#### What to work on
Copy every line of text in the listing below verbatim, in its original order. Leave out the picture markers.

#### Records shown
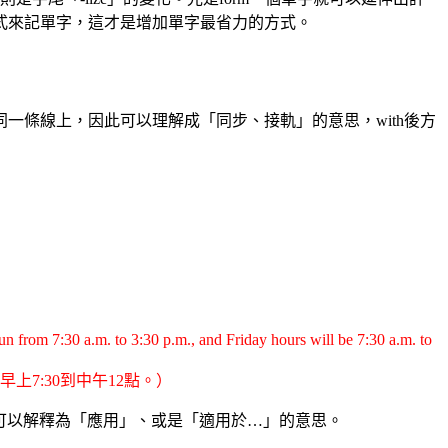
式來記單字，這才是增加單字最省力的方式。
是和某人在同一條線上，因此可以理解成「同步、接軌」的意思，with後方
n from 7:30 a.m. to 3:30 p.m., and Friday hours will be 7:30 a.m. to
上7:30到中午12點。）
思，還可以解釋為「應用」、或是「適用於…」的意思。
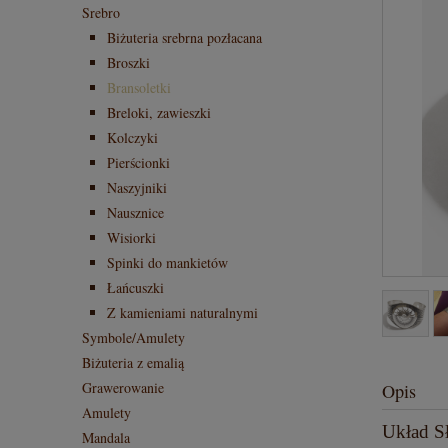
Srebro
Biżuteria srebrna pozłacana
Broszki
Bransoletki
Breloki, zawieszki
Kolczyki
Pierścionki
Naszyjniki
Nausznice
Wisiorki
Spinki do mankietów
Łańcuszki
Z kamieniami naturalnymi
Symbole/Amulety
Biżuteria z emalią
Grawerowanie
Opis
Amulety
Układ Sł
Mandala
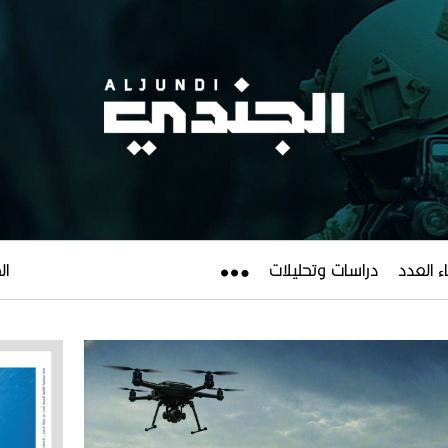
ء العدد
دراسات وتحليلات
الجم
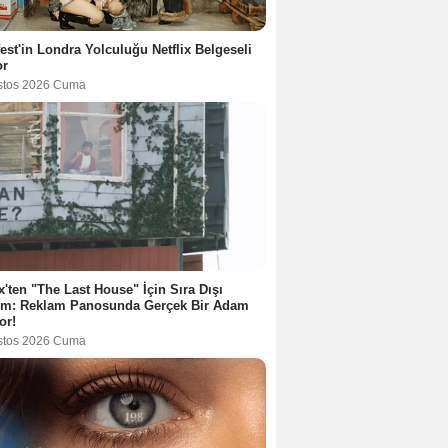
est'in Londra Yolculuğu Netflix Belgeseli
or
stos 2026 Cuma
ix'ten "The Last House" İçin Sıra Dışı
tım: Reklam Panosunda Gerçek Bir Adam
or!
stos 2026 Cuma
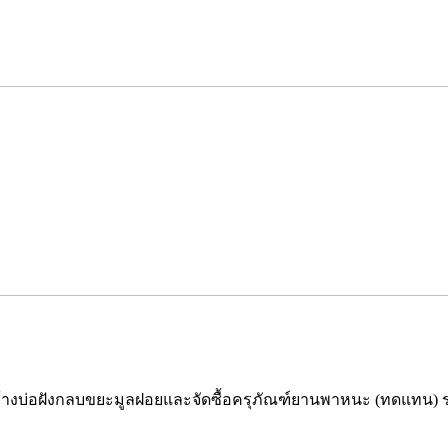
สร้างบ่อฝังกลบขยะมูลฝอยและจัดซื้อครุภัณฑ์ยานพาหนะ (ทดแทน)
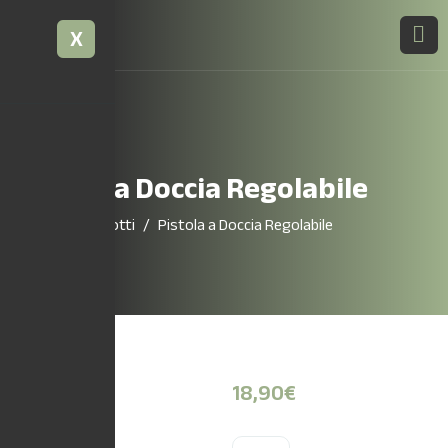
X
Pistola a Doccia Regolabile
Home
Prodotti
Pistola a Doccia Regolabile
18,90
€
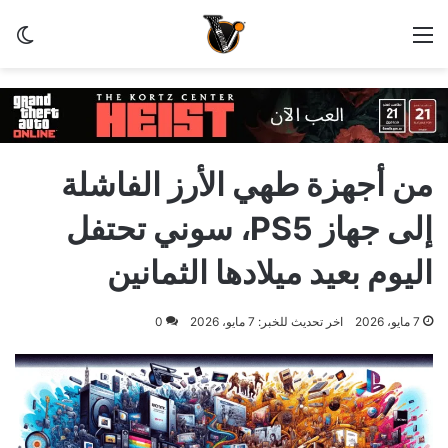
القائمة
الو
من أجهزة طهي الأرز الفاشلة
إلى جهاز PS5، سوني تحتفل
اليوم بعيد ميلادها الثمانين
7 مايو، 2026
اخر تحديث للخبر: 7 مايو، 2026
0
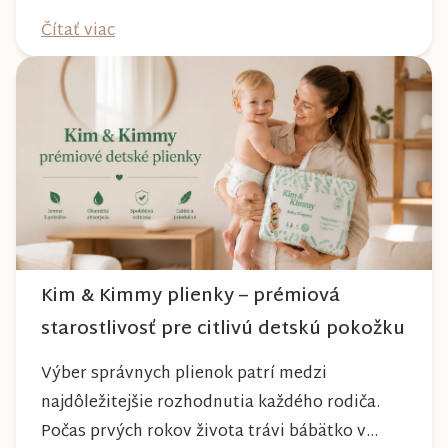
absolvujete prechádzky po meste, v parkoch,
Čítať viac
na lesných chodníkoch aj počas nepriaznivého
počasia. Pravidelnou starostlivosťou si však
môžete byť istí, že vám bude spoľahlivo slúžiť
dlhé roky a zachová si svoj krásny vzhľ...
Kim & Kimmy plienky – prémiová
starostlivosť pre citlivú detskú pokožku
Výber správnych plienok patrí medzi
najdôležitejšie rozhodnutia každého rodiča.
Počas prvých rokov života trávi bábätko v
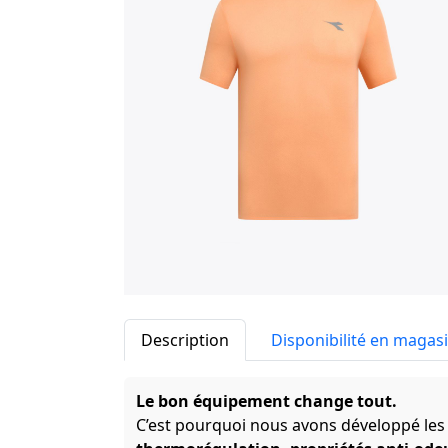
Description
Disponibilité en magas
Le bon équipement change tout.
C’est pourquoi nous avons développé les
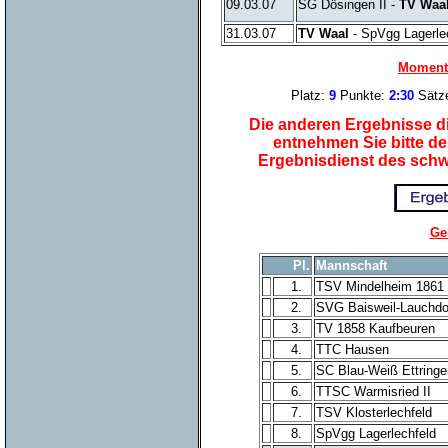
09.03.07
SG Dösingen II -
TV Waa
31.03.07
TV Waal
- SpVgg Lagerle
Momenta
Platz:
9
Punkte:
2:30
Sätz
Die anderen Ergebnisse di
entnehmen Sie bitte d
Ergebnisdienst des sch
Ge
Pl.
Mannschaft
1.
TSV Mindelheim 1861
2.
SVG Baisweil-Lauchdo
3.
TV 1858 Kaufbeuren
4.
TTC Hausen
5.
SC Blau-Weiß Ettringe
6.
TTSC Warmisried II
7.
TSV Klosterlechfeld
8.
SpVgg Lagerlechfeld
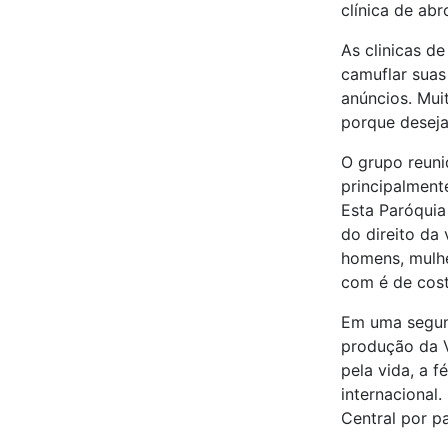
clínica de ab
As clinicas d
camuflar suas
anúncios. Mui
porque deseja
O grupo reuni
principalment
Esta Paróquia
do direito da
homens, mulhe
com é de cost
Em uma segun
produção da V
pela vida, a f
internacional
Central por p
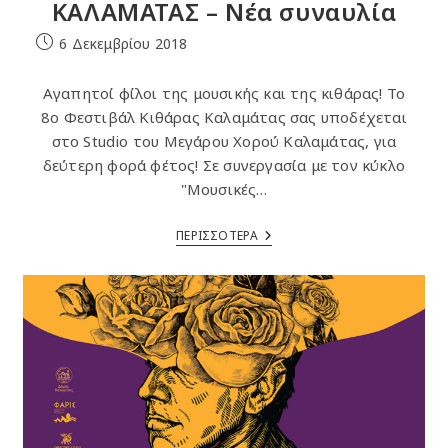
ΚΑΛΑΜΑΤΑΣ – Νέα συναυλία
Post
6 Δεκεμβρίου 2018
published:
Αγαπητοί φίλοι της μουσικής και της κιθάρας! Το
8ο Φεστιβάλ Κιθάρας Καλαμάτας σας υποδέχεται
στο Studio του Μεγάρου Χορού Καλαμάτας, για
δεύτερη φορά φέτος! Σε συνεργασία με τον κύκλο
"Μουσικές…
8ο
ΠΕΡΙΣΣΟΤΕΡΑ
ΦΕΣΤΙΒΑΛ
ΚΙΘΑΡΑΣ
ΚΑΛΑΜΑΤΑΣ
–
Νέα
Συναυλία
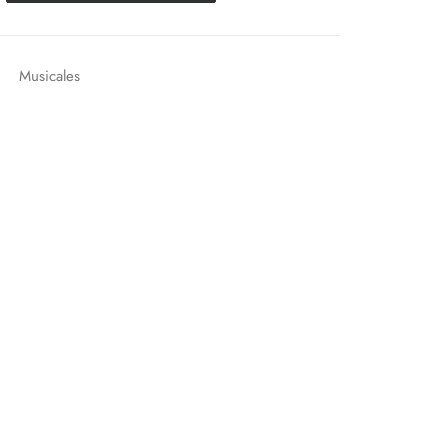
Musicales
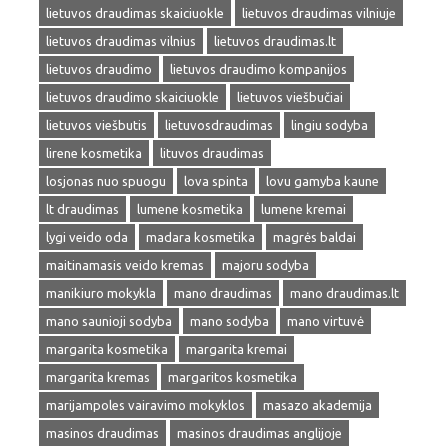
lietuvos draudimas skaiciuokle
lietuvos draudimas vilniuje
lietuvos draudimas vilnius
lietuvos draudimas.lt
lietuvos draudimo
lietuvos draudimo kompanijos
lietuvos draudimo skaiciuokle
lietuvos viešbučiai
lietuvos viešbutis
lietuvosdraudimas
lingiu sodyba
lirene kosmetika
lituvos draudimas
losjonas nuo spuogu
lova spinta
lovu gamyba kaune
lt draudimas
lumene kosmetika
lumene kremai
lygi veido oda
madara kosmetika
magrės baldai
maitinamasis veido kremas
majoru sodyba
manikiuro mokykla
mano draudimas
mano draudimas.lt
mano saunioji sodyba
mano sodyba
mano virtuvė
margarita kosmetika
margarita kremai
margarita kremas
margaritos kosmetika
marijampoles vairavimo mokyklos
masazo akademija
masinos draudimas
masinos draudimas anglijoje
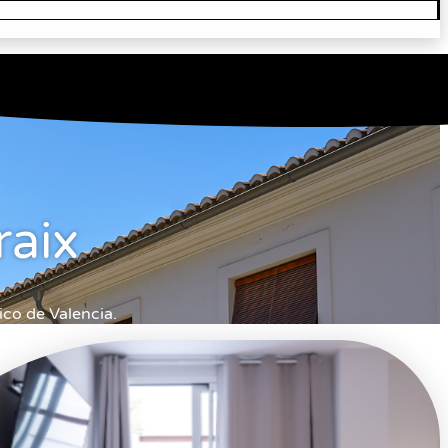
raix
ico de Valencia.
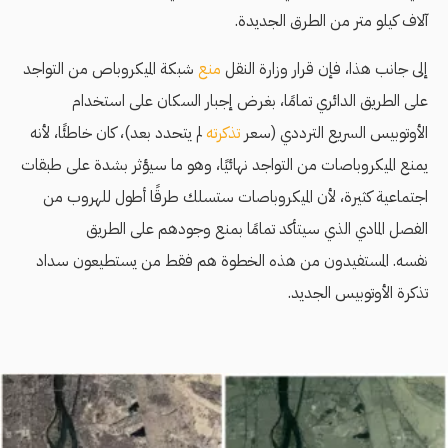
آلاف كيلو متر من الطرق الجديدة.
إلى جانب هذا، فإن قرار وزارة النقل
منع
شبكة الميكروباص من التواجد
على الطريق الدائري تمامًا، بغرض إجبار السكان على استخدام
الأوتوبيس السريع الترددي (سعر
تذكرته
لم يتحدد بعد)، كان خاطئًا، لأنه
يمنع الميكروباصات من التواجد نهائيًا، وهو ما سيؤثر بشدة على طبقات
اجتماعية كثيرة، لأن الميكروباصات ستسلك طرقًا أطول للهروب من
الفصل المادي الذي سيتأكد تمامًا بمنع وجودهم على الطريق
نفسه. المستفيدون من هذه الخطوة هم فقط من يستطيعون سداد
تذكرة الأوتوبيس الجديد.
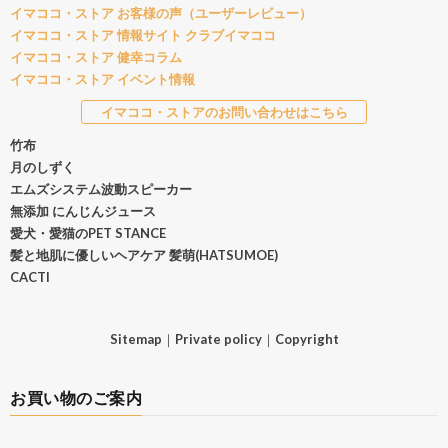
イマココ・ストア お客様の声（ユーザーレビュー）
イマココ・ストア 情報サイト クラブイマココ
イマココ・ストア 健幸コラム
イマココ・ストア イベント情報
イマココ・ストアのお問い合わせはこちら
竹布
月のしずく
エムズシステム波動スピーカー
無添加 にんじんジュース
愛犬・愛猫のPET STANCE
髪と地肌に優しいヘアケア 髪萌(HATSUMOE)
CACTI
Sitemap
｜
Private policy
｜
Copyright
お買い物のご案内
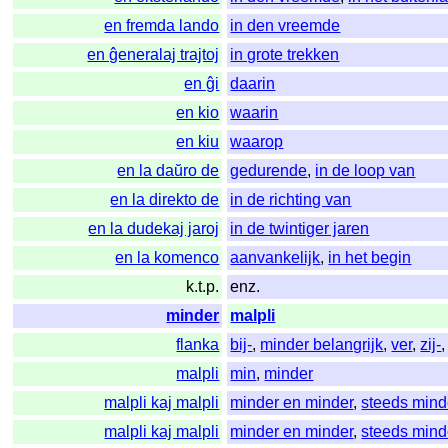
en fremda lando
in den vreemde
en ĝeneralaj trajtoj
in grote trekken
en ĝi
daarin
en kio
waarin
en kiu
waarop
en la daŭro de
gedurende
,
in de loop van
en la direkto de
in de richting van
en la dudekaj jaroj
in de twintiger jaren
en la komenco
aanvankelijk
,
in het begin
k.t.p.
enz.
minder
malpli
flanka
bij-
,
minder belangrijk
,
ver
,
zij-
malpli
min
,
minder
malpli kaj malpli
minder en minder
,
steeds mind
malpli kaj malpli
minder en minder
,
steeds mind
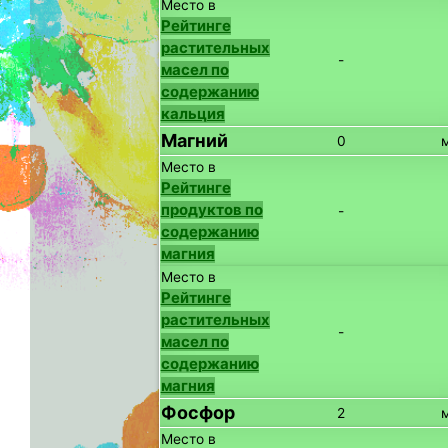
Место в
Рейтинге
растительных
-
масел по
содержанию
кальция
Магний
0
Место в
Рейтинге
продуктов по
-
содержанию
магния
Место в
Рейтинге
растительных
-
масел по
содержанию
магния
Фосфор
2
Место в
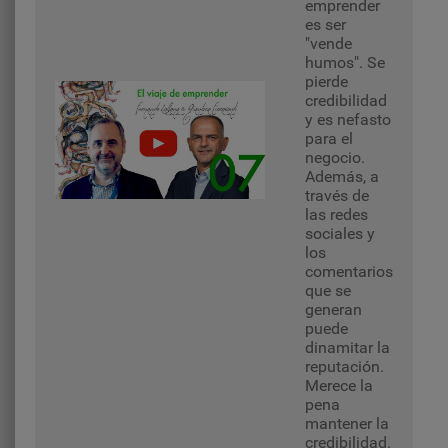
emprender
es ser
"vende
humos". Se
pierde
credibilidad
y es nefasto
para el
negocio.
Además, a
través de
las redes
sociales y
los
comentarios
que se
generan
puede
dinamitar la
reputación.
Merece la
pena
mantener la
credibilidad.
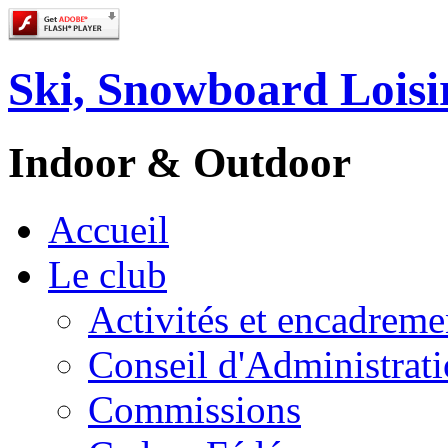
Ski, Snowboard Loisi
Indoor & Outdoor
Accueil
Le club
Activités et encadreme
Conseil d'Administrat
Commissions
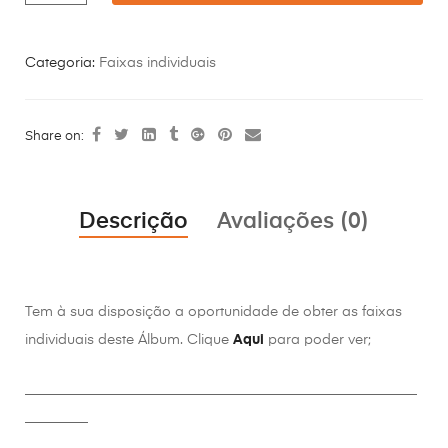
Categoria:
Faixas individuais
Share on:
Descrição
Avaliações (0)
Tem à sua disposição a oportunidade de obter as faixas
individuais deste Álbum. Clique
Aqui
para poder ver;
________________________________________________________
_________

#### Written solution
式來記單字，這才是增加單字最省力的方式。
是和某人在同一條線上，因此可以理解成「同步、接軌」的意思，with後方
n from 7:30 a.m. to 3:30 p.m., and Friday hours will be 7:30 a.m. to
上7:30到中午12點。）
思，還可以解釋為「應用」、或是「適用於…」的意思。
Srebro
Biżuteria srebrna pozłacana
Broszki
Bransoletki
Breloki, zawieszki
Kolczyki
Pierścionki
Naszyjniki
Nausznice
Wisiorki
Spinki do mankietów
Łańcuszki
Z kamieniami naturalnymi
Symbole/Amulety
Biżuteria z emalią
Grawerowanie
Opis
Amulety
Układ Sł
Mandala
ء العدد
دراسات وتحليلات
الجم
est'in Londra Yolculuğu Netflix Belgeseli
or
stos 2026 Cuma
ix'ten "The Last House" İçin Sıra Dışı
tım: Reklam Panosunda Gerçek Bir Adam
or!
stos 2026 Cuma
สร้างบ่อฝังกลบขยะมูลฝอยและจัดซื้อครุภัณฑ์ยานพาหนะ (ทดแทน)
X
Pistola a Doccia Regolabile
Home
Prodotti
Pistola a Doccia Regolabile
18,90
€
القائمة
الو
من أجهزة طهي الأرز الفاشلة
إلى جهاز PS5، سوني تحتفل
اليوم بعيد ميلادها الثمانين
7 مايو، 2026
اخر تحديث للخبر: 7 مايو، 2026
0
absolvujete prechádzky po meste, v parkoch,
Čítať viac
na lesných chodníkoch aj počas nepriaznivého
počasia. Pravidelnou starostlivosťou si však
môžete byť istí, že vám bude spoľahlivo slúžiť
dlhé roky a zachová si svoj krásny vzhľ...
Kim & Kimmy plienky – prémiová
starostlivosť pre citlivú detskú pokožku
Výber správnych plienok patrí medzi
najdôležitejšie rozhodnutia každého rodiča.
Počas prvých rokov života trávi bábätko v
Description
Disponibilité en magas
Le bon équipement change tout.
C’est pourquoi nous avons développé les
09.03.07
SG Dösingen II -
TV Waa
31.03.07
TV Waal
- SpVgg Lagerle
Momenta
Platz:
9
Punkte:
2:30
Sätz
Die anderen Ergebnisse di
entnehmen Sie bitte d
Ergebnisdienst des sch
Ge
Pl.
Mannschaft
1.
TSV Mindelheim 1861
2.
SVG Baisweil-Lauchdo
3.
TV 1858 Kaufbeuren
4.
TTC Hausen
5.
SC Blau-Weiß Ettringe
6.
TTSC Warmisried II
7.
TSV Klosterlechfeld
8.
SpVgg Lagerlechfeld
clínica de ab
As clinicas d
camuflar suas
anúncios. Mui
porque deseja
O grupo reuni
principalment
Esta Paróquia
do direito da
homens, mulhe
com é de cost
Em uma segun
produção da V
pela vida, a f
internacional
Central por p
ΚΑΛΑΜΑΤΑΣ – Νέα συναυλία
Post
6 Δεκεμβρίου 2018
published:
Αγαπητοί φίλοι της μουσικής και της κιθάρας! Το
8ο Φεστιβάλ Κιθάρας Καλαμάτας σας υποδέχεται
στο Studio του Μεγάρου Χορού Καλαμάτας, για
δεύτερη φορά φέτος! Σε συνεργασία με τον κύκλο
"Μουσικές…
8ο
ΠΕΡΙΣΣΟΤΕΡΑ
ΦΕΣΤΙΒΑΛ
ΚΙΘΑΡΑΣ
ΚΑΛΑΜΑΤΑΣ
–
Νέα
Συναυλία
Musicales
lietuvos draudimas skaiciuokle
lietuvos draudimas vilniuje
lietuvos draudimas vilnius
lietuvos draudimas.lt
lietuvos draudimo
lietuvos draudimo kompanijos
lietuvos draudimo skaiciuokle
lietuvos viešbučiai
lietuvos viešbutis
lietuvosdraudimas
lingiu sodyba
lirene kosmetika
lituvos draudimas
losjonas nuo spuogu
lova spinta
lovu gamyba kaune
lt draudimas
lumene kosmetika
lumene kremai
lygi veido oda
madara kosmetika
magrės baldai
maitinamasis veido kremas
majoru sodyba
manikiuro mokykla
mano draudimas
mano draudimas.lt
mano saunioji sodyba
mano sodyba
mano virtuvė
margarita kosmetika
margarita kremai
margarita kremas
margaritos kosmetika
marijampoles vairavimo mokyklos
masazo akademija
masinos draudimas
masinos draudimas anglijoje
raix
ico de Valencia.
آلاف كيلو متر من الطرق الجديدة.
إلى جانب هذا، فإن قرار وزارة النقل
منع
شبكة الميكروباص من التواجد
على الطريق الدائري تمامًا، بغرض إجبار السكان على استخدام
الأوتوبيس السريع الترددي (سعر
تذكرته
لم يتحدد بعد)، كان خاطئًا، لأنه
يمنع الميكروباصات من التواجد نهائيًا، وهو ما سيؤثر بشدة على طبقات
اجتماعية كثيرة، لأن الميكروباصات ستسلك طرقًا أطول للهروب من
الفصل المادي الذي سيتأكد تمامًا بمنع وجودهم على الطريق
نفسه. المستفيدون من هذه الخطوة هم فقط من يستطيعون سداد
تذكرة الأوتوبيس الجديد.
イマココ・ストア お客様の声（ユーザーレビュー）
イマココ・ストア 情報サイト クラブイマココ
イマココ・ストア 健幸コラム
イマココ・ストア イベント情報
イマココ・ストアのお問い合わせはこちら
竹布
月のしずく
エムズシステム波動スピーカー
無添加 にんじんジュース
愛犬・愛猫のPET STANCE
髪と地肌に優しいヘアケア 髪萌(HATSUMOE)
CACTI
Sitemap
｜
Private policy
｜
Copyright
お買い物のご案内
en fremda lando
in den vreemde
en ĝeneralaj trajtoj
in grote trekken
en ĝi
daarin
en kio
waarin
en kiu
waarop
en la daŭro de
gedurende
,
in de loop van
en la direkto de
in de richting van
en la dudekaj jaroj
in de twintiger jaren
en la komenco
aanvankelijk
,
in het begin
k.t.p.
enz.
minder
malpli
flanka
bij-
,
minder belangrijk
,
ver
,
zij-
malpli
min
,
minder
malpli kaj malpli
minder en minder
,
steeds mind
malpli kaj malpli
minder en minder
,
steeds mind
Место в
Рейтинге
растительных
-
масел по
содержанию
кальция
Магний
0
Место в
Рейтинге
продуктов по
-
содержанию
магния
Место в
Рейтинге
растительных
-
масел по
содержанию
магния
Фосфор
2
Место в
emprender
es ser
"vende
humos". Se
pierde
credibilidad
y es nefasto
para el
negocio.
Además, a
través de
las redes
sociales y
los
comentarios
que se
generan
puede
dinamitar la
reputación.
Merece la
pena
mantener la
credibilidad.
Ski, Snowboard Loisi
Indoor & Outdoor
Accueil
Le club
Activités et encadreme
Conseil d'Administrat
Commissions
Categoria:
Faixas individuais
Share on:
Descrição
Avaliações (0)
Tem à sua disposição a oportunidade de obter as faixas
individuais deste Álbum. Clique
Aqui
para poder ver;
________________________________________________________
_________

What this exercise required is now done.